Friday 29 June 2018


Nada Tawfik

Browsing the internet this morning, I spotted a comment somewhere else saying:
On Radio 4 about 6:40am they were talking about the [Annapolis] shooting, “…Trump has criticised the media in the past so should take responsibility for the killings….”. BBC are a total joke these days. They are not even subtle in the bias anymore.
Ah, if only it were that easy! 

Checking it out for myself, it turns out not to be an actual quote. Neither Justin Webb nor BBC North America reporter Nada Tawfik said anything quite so direct or unsubtle this morning. 
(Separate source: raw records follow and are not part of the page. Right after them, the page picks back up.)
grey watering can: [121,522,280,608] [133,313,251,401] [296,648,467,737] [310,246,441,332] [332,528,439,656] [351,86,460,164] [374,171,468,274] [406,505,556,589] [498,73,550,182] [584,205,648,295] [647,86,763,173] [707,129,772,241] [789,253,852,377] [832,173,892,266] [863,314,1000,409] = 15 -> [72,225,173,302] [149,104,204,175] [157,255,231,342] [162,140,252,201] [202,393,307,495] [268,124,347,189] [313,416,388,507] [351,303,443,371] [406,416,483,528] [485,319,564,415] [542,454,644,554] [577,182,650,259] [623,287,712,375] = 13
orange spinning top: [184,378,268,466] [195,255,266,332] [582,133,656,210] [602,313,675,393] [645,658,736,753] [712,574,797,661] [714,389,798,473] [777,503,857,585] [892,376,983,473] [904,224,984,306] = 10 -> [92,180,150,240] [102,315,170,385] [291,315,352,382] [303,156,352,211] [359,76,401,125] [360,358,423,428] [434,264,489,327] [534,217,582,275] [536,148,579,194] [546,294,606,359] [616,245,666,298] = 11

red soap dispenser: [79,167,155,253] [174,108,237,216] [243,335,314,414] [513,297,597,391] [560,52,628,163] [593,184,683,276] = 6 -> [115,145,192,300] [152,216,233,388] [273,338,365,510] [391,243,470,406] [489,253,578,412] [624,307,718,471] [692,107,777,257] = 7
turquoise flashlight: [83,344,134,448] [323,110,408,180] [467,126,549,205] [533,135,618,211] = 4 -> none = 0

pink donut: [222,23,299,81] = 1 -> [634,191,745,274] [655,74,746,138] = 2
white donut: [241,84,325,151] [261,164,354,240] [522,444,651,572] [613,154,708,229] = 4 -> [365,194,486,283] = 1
What they did do, however, was to imply the possibility of a link between the killings and the Trump administration's hostile attitude to journalists and to imply that President Trump has got questions to answer:
Justin Webb: Does highlight, doesn't it, how dangerous and unpleasant it is to be a journalist at the moment in the United States? I mean, has the White House...has anyone kind of said anything about what happened?
Nada Tawfik: Yeah, I mean it absolutely does. And, you know, across the United States and in New York, in Los Angeles, in Chicago, here in Maryland, police departments have been stepping up security at major media outlets in light of this incident. And, you know, they've said that they have been concerned for some time about the safety of journalists. Now, President Trump was questioned about this. He offered his thoughts and prayers to the victims. But he was asked if his...his Press Secretary, his Deputy Press Secretary specifically was asked...if, you know, the comments that President Trump has made about the press has made it more dangerous in this day and age. And all she would really say was that they condemn any kind of violence and obviously don't condone that. But certainly, you know, an event like this does just underscore the very charged nature which journalists are increasingly working in in this country, in America.
According to NBC, however, the suspect's grudge against the newspaper dates back long before Donald Trump's election (back into the era of Barack Obama's first presidential term):
Jarrod W. Ramos, the man identified as the suspect in the shooting that killed five people at the Annapolis, Maryland, Capital Gazette, appears to have had a longstanding grudge against the newspaper over a 2011 column that reported his guilty plea to criminal harassment, according to court records. 
So maybe this has absolutely nothing to do with Donald Trump and that by even raising and implicitly giving credence to the possibility that it does the BBC is betraying heavy symptoms of media hyper-partisanship here.


  1. There is now a siege mentality on both sides with Trump and the press, and the BBC are firmly dug in on their side of the barricades. Certainly there is media hyper-partisanship. My interpretation of the transcript would be that the BBC, and no doubt the journalist who questioned the Press Secretary are just lobbing in a few grenades. Annapolis was just the means. There is nothing new about the BBC using tragic events to make an entirely separate political point, re: Grenfell. This is a verging on the amoral, and has nothing to do with any lofty ideal like the truth - the kind of thing our world class broadcaster prides itself on. But the original comment is in its own way equally bad and not at all helpful. How can we possibly hold the BBC to account if we resort to the same kind of half-truths and exaggeration?

  2. I heard a news bulletin report on this on Radio 5 Live this morning. It was definitely "bias by silence". By not referring to the guy's background and personal grudge against the newspaper (dating to the Obama era, as you note) they left it to the listener to fill in the gap with all sorts of dark imaginings..."Probably a Trumpy taking his revenge on the media..."...

  3. I think it is a bit rich the BBC suggesting that Donald Trump has created a highly charged and dangerous atmosphere for journalists. Have the BBC and other media organisations taken a look at their own obsessively critical and insulting reporting of Donald Trump, which has generated a dangerous climate. He has a right and a duty to respond.

    1. Yes, they are hypocrites. They always have been but aren’t self aware enough to see it. For them, the liberal propaganda invading the entire BBC output is the only way to create the society they crave.

  4. All but the most demented will realise that blaming Trump here will not fly. They will deal with this by simply inserting such things as Trump's 'enemy of the people' statement into any discussion of this incident and leave it to the listener to assume there is a valid connection.